**Source document**

○ ○ ○

It’s great that, after a decade of painful recovery from recession, the state’s finances are now flush enough to invest more heavily in programs that make the state a better place. That’s what we pay taxes for, after all. Even so, Newsom’s $213.5-billion spending plan doesn’t go hog-wild. It beefs up payments to unfunded pension liabilities and puts more money in savings for the inevitable downturn.
But this windfall will make it tougher for Newsom to sell some of the proposals tucked into his suggested budget that would extract more money from Californians or their businesses to pay for, among other things, clean drinking water and the two additional weeks of paid family leave that are part of his “Parents Agenda.” He is also seeking a tax penalty on people who don’t buy health insurance.

○ ○ ○

**Data section**
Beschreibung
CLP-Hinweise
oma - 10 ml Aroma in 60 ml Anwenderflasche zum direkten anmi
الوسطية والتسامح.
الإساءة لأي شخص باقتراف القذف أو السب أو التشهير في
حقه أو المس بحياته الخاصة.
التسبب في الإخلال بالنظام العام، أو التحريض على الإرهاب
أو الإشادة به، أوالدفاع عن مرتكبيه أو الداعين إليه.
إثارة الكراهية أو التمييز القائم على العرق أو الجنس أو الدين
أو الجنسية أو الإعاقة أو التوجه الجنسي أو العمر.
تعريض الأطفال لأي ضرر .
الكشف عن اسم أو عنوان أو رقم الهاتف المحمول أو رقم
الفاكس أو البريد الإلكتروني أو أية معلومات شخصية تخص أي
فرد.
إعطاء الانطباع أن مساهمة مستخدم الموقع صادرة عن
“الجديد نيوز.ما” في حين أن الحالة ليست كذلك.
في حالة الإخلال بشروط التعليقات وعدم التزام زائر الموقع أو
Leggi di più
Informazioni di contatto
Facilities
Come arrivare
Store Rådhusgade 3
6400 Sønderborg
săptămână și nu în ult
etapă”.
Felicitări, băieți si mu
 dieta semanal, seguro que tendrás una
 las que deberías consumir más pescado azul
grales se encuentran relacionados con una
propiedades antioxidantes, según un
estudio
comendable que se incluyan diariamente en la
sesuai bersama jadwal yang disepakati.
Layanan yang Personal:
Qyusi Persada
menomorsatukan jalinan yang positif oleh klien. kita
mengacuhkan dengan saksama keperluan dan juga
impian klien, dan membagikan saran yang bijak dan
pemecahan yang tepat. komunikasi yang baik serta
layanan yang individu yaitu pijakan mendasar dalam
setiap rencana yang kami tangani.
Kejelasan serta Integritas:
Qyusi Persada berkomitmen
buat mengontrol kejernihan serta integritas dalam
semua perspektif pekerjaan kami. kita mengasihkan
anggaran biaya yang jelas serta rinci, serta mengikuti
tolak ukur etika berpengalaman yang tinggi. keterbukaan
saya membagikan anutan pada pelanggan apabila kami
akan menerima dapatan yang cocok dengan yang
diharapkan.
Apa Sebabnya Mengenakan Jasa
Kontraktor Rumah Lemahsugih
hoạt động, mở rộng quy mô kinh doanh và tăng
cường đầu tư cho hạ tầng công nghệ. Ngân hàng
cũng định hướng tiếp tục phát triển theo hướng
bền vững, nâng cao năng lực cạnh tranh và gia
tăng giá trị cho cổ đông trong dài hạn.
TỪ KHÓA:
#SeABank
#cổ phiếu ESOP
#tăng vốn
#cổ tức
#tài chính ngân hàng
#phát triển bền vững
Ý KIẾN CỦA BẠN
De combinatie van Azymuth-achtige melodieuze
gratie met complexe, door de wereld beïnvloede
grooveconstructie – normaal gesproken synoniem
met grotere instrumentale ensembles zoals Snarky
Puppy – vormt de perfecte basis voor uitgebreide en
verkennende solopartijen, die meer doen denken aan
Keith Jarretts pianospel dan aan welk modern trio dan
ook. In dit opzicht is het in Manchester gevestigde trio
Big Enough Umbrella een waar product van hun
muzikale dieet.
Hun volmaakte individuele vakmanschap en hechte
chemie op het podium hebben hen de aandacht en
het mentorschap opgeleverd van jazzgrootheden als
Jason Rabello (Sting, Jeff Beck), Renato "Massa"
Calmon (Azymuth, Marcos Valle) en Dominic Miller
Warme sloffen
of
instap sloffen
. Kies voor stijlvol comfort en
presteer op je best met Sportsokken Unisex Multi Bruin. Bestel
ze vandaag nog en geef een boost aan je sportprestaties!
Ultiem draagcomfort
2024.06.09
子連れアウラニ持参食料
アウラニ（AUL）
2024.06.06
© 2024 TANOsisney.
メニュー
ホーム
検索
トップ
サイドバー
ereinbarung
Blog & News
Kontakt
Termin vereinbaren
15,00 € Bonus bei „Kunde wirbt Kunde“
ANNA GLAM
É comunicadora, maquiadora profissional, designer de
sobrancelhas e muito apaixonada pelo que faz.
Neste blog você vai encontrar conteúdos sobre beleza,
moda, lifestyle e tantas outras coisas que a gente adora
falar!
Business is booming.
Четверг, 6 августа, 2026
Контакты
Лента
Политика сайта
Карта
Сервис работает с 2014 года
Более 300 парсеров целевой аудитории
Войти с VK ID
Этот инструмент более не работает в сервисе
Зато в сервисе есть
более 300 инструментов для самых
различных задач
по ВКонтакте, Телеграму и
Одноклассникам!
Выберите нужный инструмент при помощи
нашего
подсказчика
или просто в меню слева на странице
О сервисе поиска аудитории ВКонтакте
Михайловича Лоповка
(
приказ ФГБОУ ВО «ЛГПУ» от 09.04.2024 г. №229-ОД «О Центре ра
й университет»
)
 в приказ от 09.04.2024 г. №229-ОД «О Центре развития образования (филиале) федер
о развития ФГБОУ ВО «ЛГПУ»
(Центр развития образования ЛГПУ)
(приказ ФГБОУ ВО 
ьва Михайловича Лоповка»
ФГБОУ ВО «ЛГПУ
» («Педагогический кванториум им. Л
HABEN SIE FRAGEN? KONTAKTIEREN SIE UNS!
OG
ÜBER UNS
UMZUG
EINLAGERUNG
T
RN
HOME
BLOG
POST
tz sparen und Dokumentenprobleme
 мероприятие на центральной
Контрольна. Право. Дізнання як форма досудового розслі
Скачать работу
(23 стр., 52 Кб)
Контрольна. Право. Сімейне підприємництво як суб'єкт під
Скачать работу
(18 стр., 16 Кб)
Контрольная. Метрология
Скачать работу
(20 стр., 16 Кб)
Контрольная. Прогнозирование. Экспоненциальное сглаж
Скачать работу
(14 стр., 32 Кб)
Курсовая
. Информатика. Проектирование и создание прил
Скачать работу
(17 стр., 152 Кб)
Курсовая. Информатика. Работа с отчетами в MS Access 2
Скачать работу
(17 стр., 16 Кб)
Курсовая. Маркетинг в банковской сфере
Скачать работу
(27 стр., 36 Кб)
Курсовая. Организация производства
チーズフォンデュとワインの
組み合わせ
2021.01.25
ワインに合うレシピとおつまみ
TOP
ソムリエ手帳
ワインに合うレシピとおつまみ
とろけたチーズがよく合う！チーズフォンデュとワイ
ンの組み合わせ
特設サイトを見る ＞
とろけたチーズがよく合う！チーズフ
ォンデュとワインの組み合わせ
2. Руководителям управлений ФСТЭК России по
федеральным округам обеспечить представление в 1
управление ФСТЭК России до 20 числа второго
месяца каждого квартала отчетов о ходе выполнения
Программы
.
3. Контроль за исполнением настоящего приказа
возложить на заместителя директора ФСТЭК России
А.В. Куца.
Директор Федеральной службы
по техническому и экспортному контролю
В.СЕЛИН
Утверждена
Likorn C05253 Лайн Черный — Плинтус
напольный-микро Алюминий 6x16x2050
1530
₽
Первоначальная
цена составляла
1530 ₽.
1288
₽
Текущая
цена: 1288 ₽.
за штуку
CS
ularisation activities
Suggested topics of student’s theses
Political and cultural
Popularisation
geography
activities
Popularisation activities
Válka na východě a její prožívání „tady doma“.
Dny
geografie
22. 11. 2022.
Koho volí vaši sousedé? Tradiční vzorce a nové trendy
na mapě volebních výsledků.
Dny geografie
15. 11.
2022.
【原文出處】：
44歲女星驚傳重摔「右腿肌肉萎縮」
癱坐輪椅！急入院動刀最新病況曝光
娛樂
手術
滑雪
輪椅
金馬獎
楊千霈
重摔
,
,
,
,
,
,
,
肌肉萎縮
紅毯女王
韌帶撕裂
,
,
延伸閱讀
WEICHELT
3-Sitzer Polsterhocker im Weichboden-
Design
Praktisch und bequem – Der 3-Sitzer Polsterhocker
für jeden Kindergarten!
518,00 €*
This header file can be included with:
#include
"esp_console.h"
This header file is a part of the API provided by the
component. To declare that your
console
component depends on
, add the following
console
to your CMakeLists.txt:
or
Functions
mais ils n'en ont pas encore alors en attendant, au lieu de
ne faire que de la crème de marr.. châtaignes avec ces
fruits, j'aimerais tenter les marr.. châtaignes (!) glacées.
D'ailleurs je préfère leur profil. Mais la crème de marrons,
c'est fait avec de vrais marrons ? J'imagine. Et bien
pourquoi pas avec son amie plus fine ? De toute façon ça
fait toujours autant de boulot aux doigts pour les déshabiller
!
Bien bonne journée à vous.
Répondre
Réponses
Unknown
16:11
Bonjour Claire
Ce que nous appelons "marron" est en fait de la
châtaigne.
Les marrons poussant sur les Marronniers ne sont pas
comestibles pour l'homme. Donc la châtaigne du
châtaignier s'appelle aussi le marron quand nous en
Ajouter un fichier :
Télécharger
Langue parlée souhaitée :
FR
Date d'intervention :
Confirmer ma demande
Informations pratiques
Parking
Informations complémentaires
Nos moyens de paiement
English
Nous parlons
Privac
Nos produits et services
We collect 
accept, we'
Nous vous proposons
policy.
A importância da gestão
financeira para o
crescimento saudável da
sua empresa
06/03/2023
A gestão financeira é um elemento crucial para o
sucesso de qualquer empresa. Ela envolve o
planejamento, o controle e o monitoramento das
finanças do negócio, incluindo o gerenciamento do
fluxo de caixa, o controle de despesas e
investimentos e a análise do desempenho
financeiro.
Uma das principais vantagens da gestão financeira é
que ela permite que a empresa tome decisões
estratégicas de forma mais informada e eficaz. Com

○ ○ ○

Continue the editorial on Newsom's state budget proposal, starting right after its final sentence about the health insurance tax penalty.

Legislators should push back on these proposals when they start hashing through the details. Republicans have already made it a talking point: Even before Newsom stopped answering questions about the revised budget, the responses rolled into media inboxes. “The Governor’s plan to increase taxes while the state enjoys a record surplus defies logic,” Assembly Budget Committee Vice Chairman Jay Obernolte (R-Big Bear Lake) said in a statement.
But it should be an issue for fiscally minded Democrats too. This surplus suggests that Californians are already shelling out a fair amount of dough to fund the government. Is it the right time to ask for more?